The O(n) Club: Increasing Order Search Tree—When Your BST Just Wants to Be a Queue
⚡ TL;DR
If your BST refuses to queue up nicely, tell it: in-order traversal is your friend. Snip left pointers, daisy-chain on the right, and embrace single-file minimalism. Fastest Java fix?
// In-order and right-link transformation TreeNode prev = new TreeNode(-1); TreeNode dummy = prev; inOrder(root); return dummy.right; void inOrder(TreeNode node) { if (node == null) return; inOrder(node.left); prev.right = node; node.left = null; prev = node; inOrder(node.right); }
🧠 How Devs Usually Mess This Up
Some classics from the “how did I end up with a forest instead of a straight tree?” department:
- Collection obsession: Grab every value in a list, then burn and rebuild the tree from scratch. Way to double (or triple) your memory bill for zero interviewer points!
- Re-inventing TreeNodes: Nothing says “I missed the point” like needlessly allocating new nodes when you could just re-thread the old ones.
- BST blind spot: Thinking any tree will behave—in a non-BST, in-order means pure chaos, not sorted order.
- Left-pointer laziness: Forgetting to sever .left dooms you to infinite loops or memory leaks. Enjoy that debugging spiral.

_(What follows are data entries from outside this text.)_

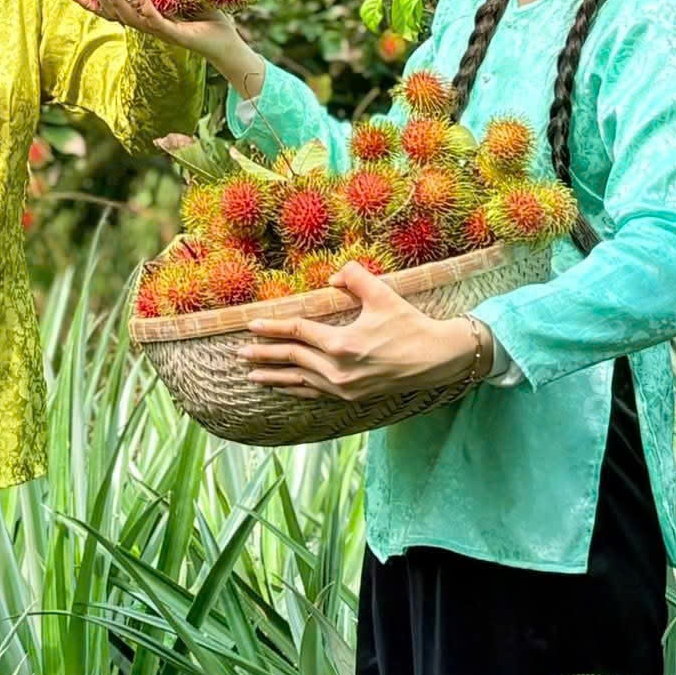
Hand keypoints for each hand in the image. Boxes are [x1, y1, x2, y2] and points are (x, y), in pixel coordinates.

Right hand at [69, 0, 244, 66]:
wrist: (225, 41)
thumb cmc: (206, 15)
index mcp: (147, 16)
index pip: (115, 10)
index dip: (93, 3)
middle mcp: (149, 25)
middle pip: (115, 15)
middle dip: (95, 3)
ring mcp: (160, 31)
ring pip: (131, 18)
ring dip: (117, 0)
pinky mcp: (175, 34)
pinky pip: (157, 22)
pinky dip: (148, 9)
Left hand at [236, 263, 488, 401]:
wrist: (436, 359)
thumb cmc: (409, 325)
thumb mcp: (383, 295)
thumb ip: (354, 277)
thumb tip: (331, 276)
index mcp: (343, 344)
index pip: (297, 332)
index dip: (272, 327)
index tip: (250, 325)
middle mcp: (339, 371)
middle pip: (291, 359)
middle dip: (263, 355)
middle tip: (238, 353)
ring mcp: (345, 388)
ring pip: (299, 381)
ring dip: (274, 377)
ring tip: (251, 375)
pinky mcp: (352, 398)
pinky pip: (315, 394)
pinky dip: (295, 391)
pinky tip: (283, 389)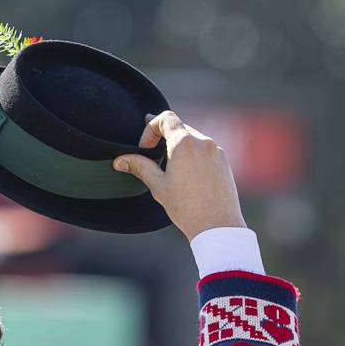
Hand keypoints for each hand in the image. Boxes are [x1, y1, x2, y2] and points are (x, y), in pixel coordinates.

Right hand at [113, 112, 245, 239]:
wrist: (217, 226)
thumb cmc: (187, 208)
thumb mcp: (158, 186)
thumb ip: (140, 167)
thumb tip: (119, 160)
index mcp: (184, 143)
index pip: (166, 118)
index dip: (151, 127)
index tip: (146, 147)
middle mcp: (203, 142)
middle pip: (180, 128)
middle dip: (165, 138)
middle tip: (154, 155)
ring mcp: (217, 151)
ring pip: (194, 139)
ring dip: (180, 147)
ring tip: (172, 169)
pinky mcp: (225, 163)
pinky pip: (206, 151)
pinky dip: (195, 156)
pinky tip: (190, 177)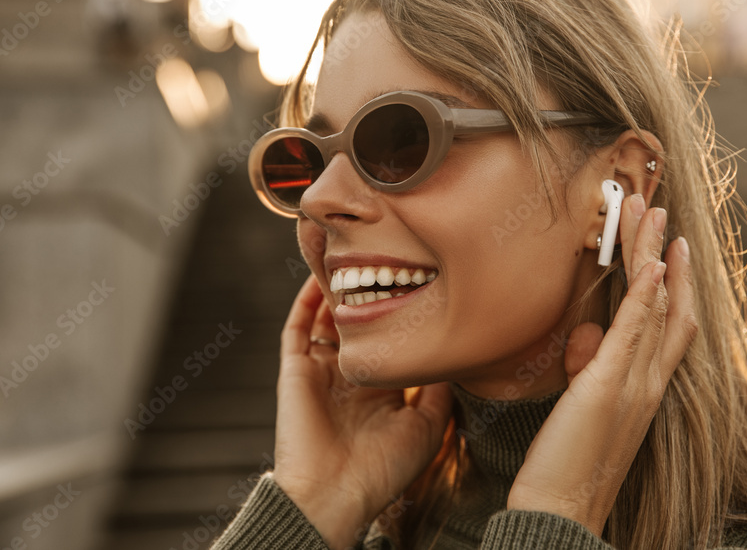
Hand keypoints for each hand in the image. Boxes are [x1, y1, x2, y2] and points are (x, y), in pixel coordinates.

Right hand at [271, 276, 452, 549]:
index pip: (388, 339)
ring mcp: (320, 370)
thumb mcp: (427, 425)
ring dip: (335, 288)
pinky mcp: (295, 369)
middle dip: (367, 291)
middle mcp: (348, 375)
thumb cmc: (383, 468)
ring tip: (350, 253)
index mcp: (378, 388)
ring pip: (325, 317)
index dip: (400, 312)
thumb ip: (439, 388)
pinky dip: (305, 300)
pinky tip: (320, 275)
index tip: (420, 280)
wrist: (335, 493)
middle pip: (355, 322)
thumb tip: (450, 354)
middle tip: (383, 255)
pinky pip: (296, 326)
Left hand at [506, 195, 697, 534]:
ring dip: (653, 255)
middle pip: (670, 304)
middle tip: (659, 211)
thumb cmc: (568, 461)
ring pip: (656, 307)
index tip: (671, 246)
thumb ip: (590, 366)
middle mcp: (651, 382)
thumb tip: (586, 334)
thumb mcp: (582, 404)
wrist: (561, 509)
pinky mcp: (610, 387)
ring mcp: (636, 384)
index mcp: (646, 386)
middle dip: (665, 253)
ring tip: (650, 214)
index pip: (670, 323)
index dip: (675, 281)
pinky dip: (646, 295)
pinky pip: (636, 333)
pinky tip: (650, 263)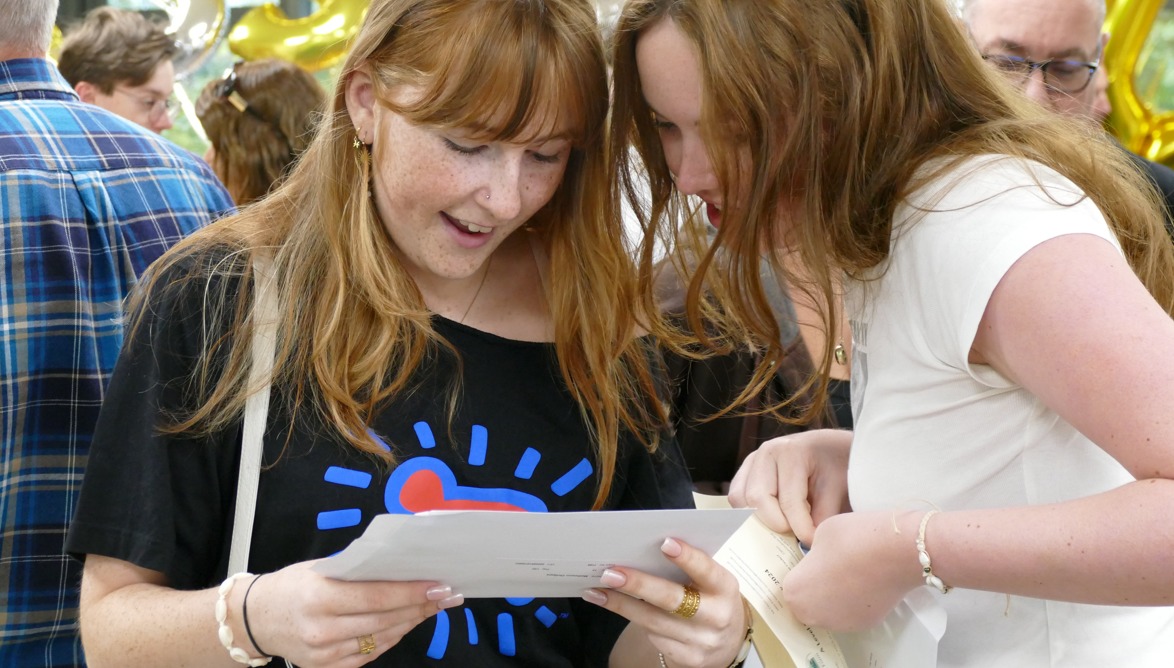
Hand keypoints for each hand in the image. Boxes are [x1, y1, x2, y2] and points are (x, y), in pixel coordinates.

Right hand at [246, 560, 463, 666]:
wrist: (255, 620)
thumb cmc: (292, 586)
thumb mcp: (320, 569)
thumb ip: (357, 571)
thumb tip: (402, 567)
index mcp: (320, 596)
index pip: (377, 596)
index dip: (412, 592)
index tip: (439, 585)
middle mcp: (322, 628)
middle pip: (385, 619)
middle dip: (420, 606)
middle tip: (446, 595)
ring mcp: (325, 653)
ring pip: (382, 638)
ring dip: (411, 622)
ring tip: (431, 607)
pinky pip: (370, 654)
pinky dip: (391, 638)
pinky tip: (405, 624)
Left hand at [585, 538, 745, 667]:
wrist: (728, 643)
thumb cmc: (712, 599)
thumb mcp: (711, 581)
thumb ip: (688, 567)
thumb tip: (645, 549)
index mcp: (725, 588)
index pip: (706, 570)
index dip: (687, 557)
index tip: (664, 543)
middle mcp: (716, 616)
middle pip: (673, 600)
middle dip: (639, 584)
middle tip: (610, 573)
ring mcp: (701, 641)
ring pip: (654, 621)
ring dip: (621, 604)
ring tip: (597, 591)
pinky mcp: (687, 659)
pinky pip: (653, 637)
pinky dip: (631, 618)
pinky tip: (614, 606)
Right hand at [728, 429, 851, 543]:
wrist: (830, 449)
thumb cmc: (836, 467)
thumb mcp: (837, 490)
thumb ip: (821, 518)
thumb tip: (805, 544)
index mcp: (791, 452)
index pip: (788, 500)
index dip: (800, 528)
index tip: (812, 542)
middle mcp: (765, 453)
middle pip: (757, 500)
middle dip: (777, 525)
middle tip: (797, 534)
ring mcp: (751, 461)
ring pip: (741, 500)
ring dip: (761, 519)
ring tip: (786, 523)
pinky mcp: (744, 471)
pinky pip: (737, 498)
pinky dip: (751, 513)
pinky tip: (774, 516)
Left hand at [782, 510, 922, 631]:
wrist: (897, 551)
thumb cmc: (854, 538)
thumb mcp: (819, 534)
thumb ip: (811, 553)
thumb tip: (817, 559)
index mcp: (795, 592)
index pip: (789, 585)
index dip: (801, 571)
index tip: (810, 561)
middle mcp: (813, 614)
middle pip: (807, 602)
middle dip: (815, 587)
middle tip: (829, 566)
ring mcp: (840, 623)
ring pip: (829, 609)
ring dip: (834, 595)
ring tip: (849, 571)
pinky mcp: (864, 624)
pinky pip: (851, 612)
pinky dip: (854, 601)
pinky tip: (864, 581)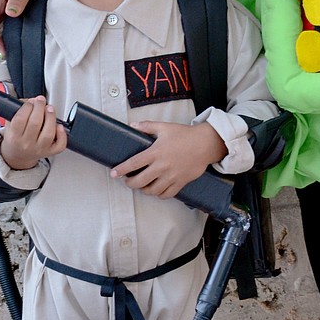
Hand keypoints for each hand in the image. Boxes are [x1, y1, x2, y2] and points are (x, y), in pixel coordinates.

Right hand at [0, 96, 66, 169]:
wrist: (18, 155)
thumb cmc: (15, 137)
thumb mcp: (10, 124)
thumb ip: (18, 110)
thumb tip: (33, 100)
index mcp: (14, 136)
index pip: (20, 119)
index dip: (27, 106)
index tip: (31, 101)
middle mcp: (27, 144)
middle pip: (35, 123)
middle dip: (40, 107)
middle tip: (41, 100)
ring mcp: (40, 149)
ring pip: (48, 133)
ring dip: (51, 117)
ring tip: (50, 109)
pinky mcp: (50, 151)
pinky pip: (59, 145)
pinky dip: (62, 134)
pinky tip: (59, 125)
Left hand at [110, 121, 227, 197]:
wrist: (205, 143)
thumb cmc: (185, 134)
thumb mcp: (164, 127)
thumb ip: (147, 126)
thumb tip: (133, 125)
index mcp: (156, 152)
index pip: (134, 163)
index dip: (121, 169)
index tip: (113, 173)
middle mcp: (162, 166)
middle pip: (140, 181)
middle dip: (130, 183)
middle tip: (128, 181)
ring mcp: (172, 176)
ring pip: (152, 191)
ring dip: (144, 190)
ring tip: (142, 186)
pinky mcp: (180, 182)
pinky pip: (167, 194)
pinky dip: (159, 195)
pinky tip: (157, 190)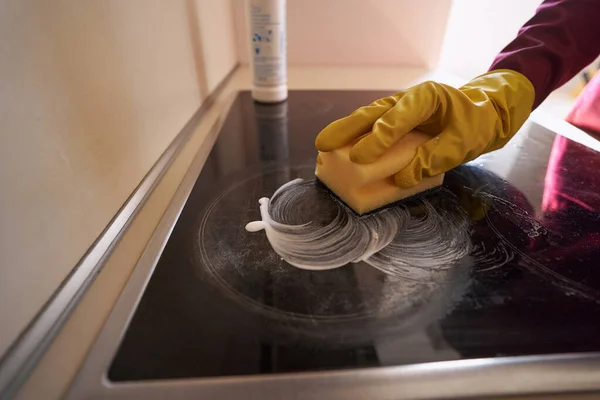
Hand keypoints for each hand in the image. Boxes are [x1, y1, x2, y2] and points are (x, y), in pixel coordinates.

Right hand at [315, 70, 534, 187]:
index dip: (378, 139)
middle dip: (346, 129)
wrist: (487, 112)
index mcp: (426, 97)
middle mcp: (407, 99)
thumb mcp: (464, 142)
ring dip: (345, 132)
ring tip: (323, 145)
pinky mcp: (397, 121)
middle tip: (323, 144)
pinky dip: (356, 136)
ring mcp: (400, 109)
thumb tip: (402, 177)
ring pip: (367, 118)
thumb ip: (434, 158)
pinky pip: (373, 127)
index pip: (397, 118)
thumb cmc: (477, 124)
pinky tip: (341, 148)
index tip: (361, 158)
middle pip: (372, 113)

🔍 What’s Actually Going On
Picture your BST like cats at feeding time. You want them to line up, smallest first, each patiently tapping the right shoulder of the next. That’s in-order traversal: left (smallest), root (medium), right (largest). At each stop, you assign the next spot to the right, snip the left to avoid feline rebellion, and repeat until everyone’s purring in order.
🛠️ PseudoCode
- Start with a Dummy Node:
TreeNode dummy = new TreeNode(-1);– this one just handles introductions. - Track the Tail:
TreeNode prev = dummy;– think of prev as your end-of-line monitor. - Traverse In-Order:
inOrder(root);– visit everyone from smallest left to biggest right. - At Each Visit:
- Chain prev.right to node
- Nullify node.left to avoid backwards chaos
- Hop prev up to the new node
prev.right = node; node.left = null; prev = node; - Return dummy.right after traversal—it’s your new queue leader.
💻 The Code
// Definition for a binary tree node.
class TreeNode {
int val;
TreeNode left;
TreeNode right;
TreeNode(int x) { val = x; }
}
class Solution {
private TreeNode prev;
public TreeNode increasingBST(TreeNode root) {
TreeNode dummy = new TreeNode(-1);
prev = dummy;
inOrder(root);
return dummy.right;
}
private void inOrder(TreeNode node) {
if (node == null) return;
inOrder(node.left);
prev.right = node;
node.left = null;
prev = node;
inOrder(node.right);
}
}
⚠️ Pitfalls, Traps & Runtime Smacks
- Left pointer neglect: Miss one
node.left = null, and the next thing you debug is your own patience. - BST imposters: This strategy falls apart for trees that aren’t BSTs—in-order may look like the sorting hat had a meltdown.
- Risky global state: That prev variable? Fine here, but don’t share it between threads or recursion sets, or chaos ensues.
- Runtime wisdom: O(n) time, O(h) space for stack—h is the height, not how deep your coffee cup goes.
🧠 Interviewer Brain-Tattoo
“A right-skewed BST is nature’s way of reminding you: sometimes all the lefts just need to be null and out of your life.”